A Murphy Oil employee signed an agreement with her employer to "resolve any and all disputes or claims... which relate... to individual’s employment... by binding arbitration.”

She also waived the right to pursue class or collective action claims in arbitration or court. Nevertheless, she and three other employees filed a collective action in U.S. District Court for the Northern District Court of Alabama.

When the employer cited the waiver, the plaintiff filed an unfair labor charge with the NLRB. The agency sided with her in March, stating that the arbitration waiver violates Section 8(a)(1) of the National Labor Relations Act, which states that an employer commits an unfair labor practice by “interfer[ing] with, restrain[ing], or coerc[ing] employees in the exercise” of their rights to engage in protected concerted activity.

Both the NLRB and the Fifth Circuit are firmly dug into their positions, sending mixed signals to employees inside and outside the court's jurisdiction.

"It's hard to say when or how employers will receive guidance," Bernier said.

"Unequivocal guidance will come only if the U.S. Supreme Court decides the issue. But the Supreme Court takes only a small number of cases each year, so we can't count on it deciding the issue.

"There also is the prospect of the NLRB reversing its position, but that too appears unlikely.

Bernier added that employers could receive guidance from other federal appeals courts soon, specifically the Eight and Ninth circuits.

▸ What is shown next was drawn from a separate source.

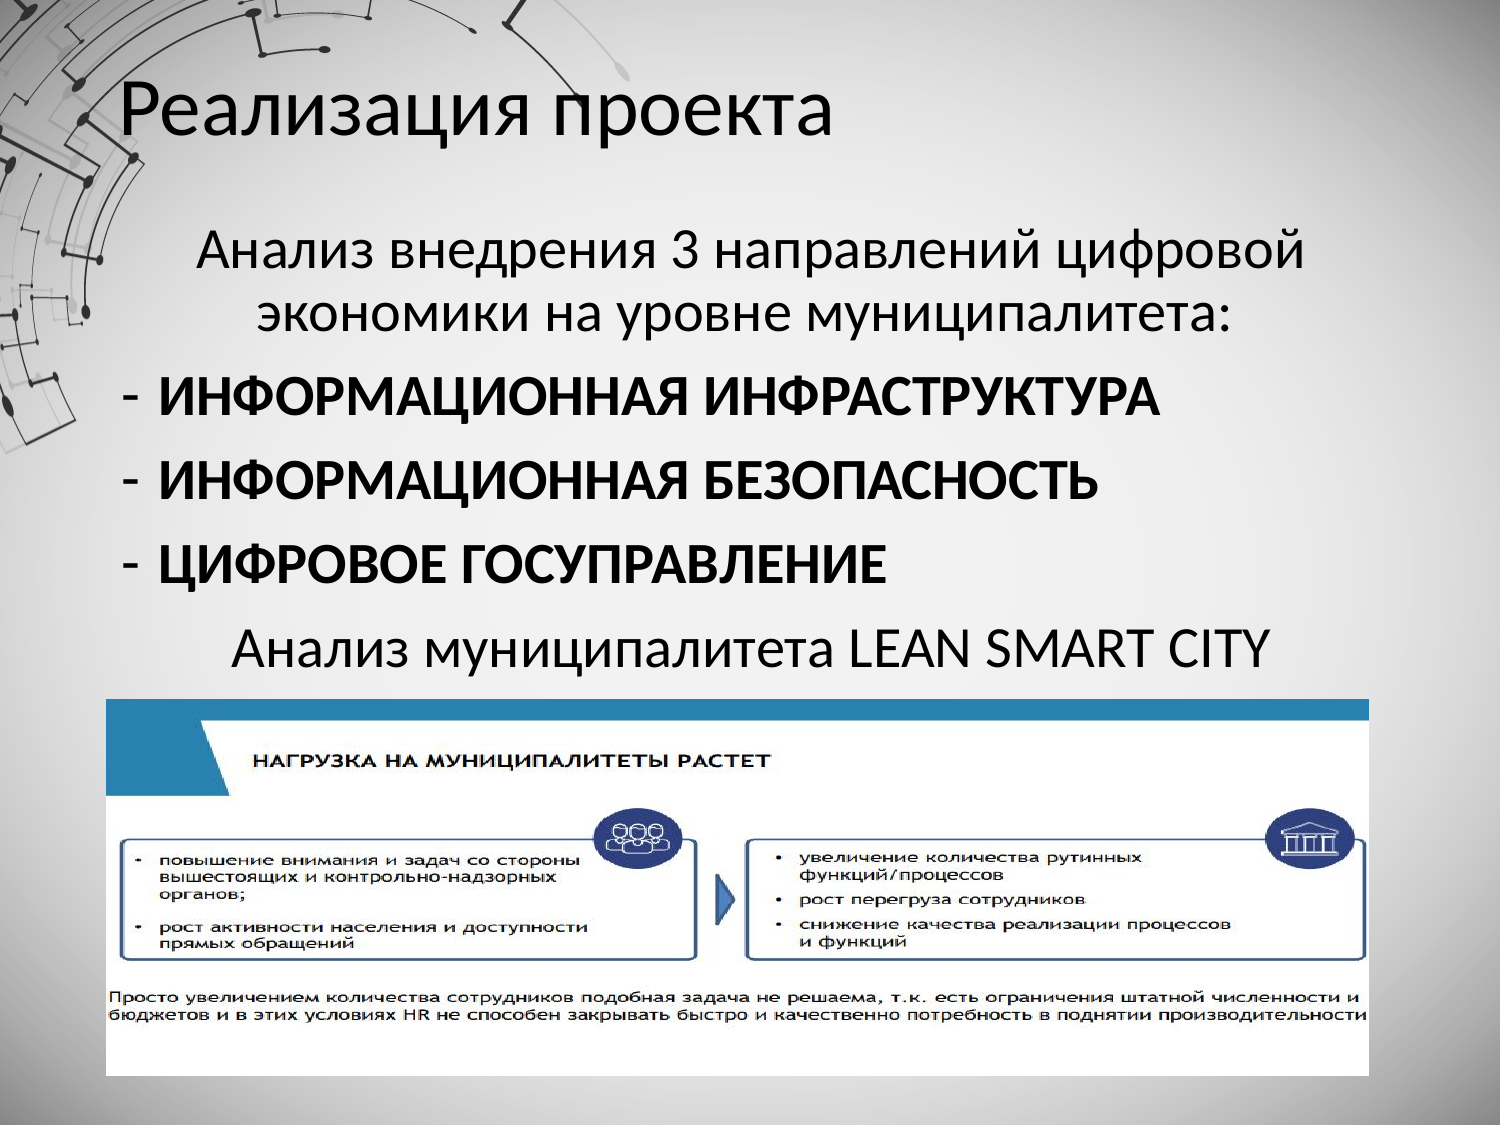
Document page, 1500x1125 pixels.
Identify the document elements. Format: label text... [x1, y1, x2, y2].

list Анализ внедрения 3 направлений цифровой экономики на уровне муниципалитета: ИНФОРМАЦИОННАЯ ИНФРАСТРУКТУРА ИНФОРМАЦИОННАЯ БЕЗОПАСНОСТЬ ЦИФРОВОЕ ГОСУПРАВЛЕНИЕ Анализ муниципалитета LEAN SMART CITY [105, 211, 1397, 1014]
picture [0, 0, 1500, 1125]
title Реализация проекта [103, 26, 1397, 191]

He encouraged businesses to keep an eye on court decisions in their jurisdiction.

"The safest approach for employers going forward would be to determine how federal courts in your jurisdiction view class and collection action waivers and proceed accordingly," Bernier said.

"For employers operating within a single state or within a particular federal circuit, this may be feasible. But for nationwide employers, this creates a dilemma.

"The legality of class and collective action waivers may vary from jurisdiction to jurisdiction. To account for that, employers should consider adjusting their use of such waivers to correlate with the law of each jurisdiction."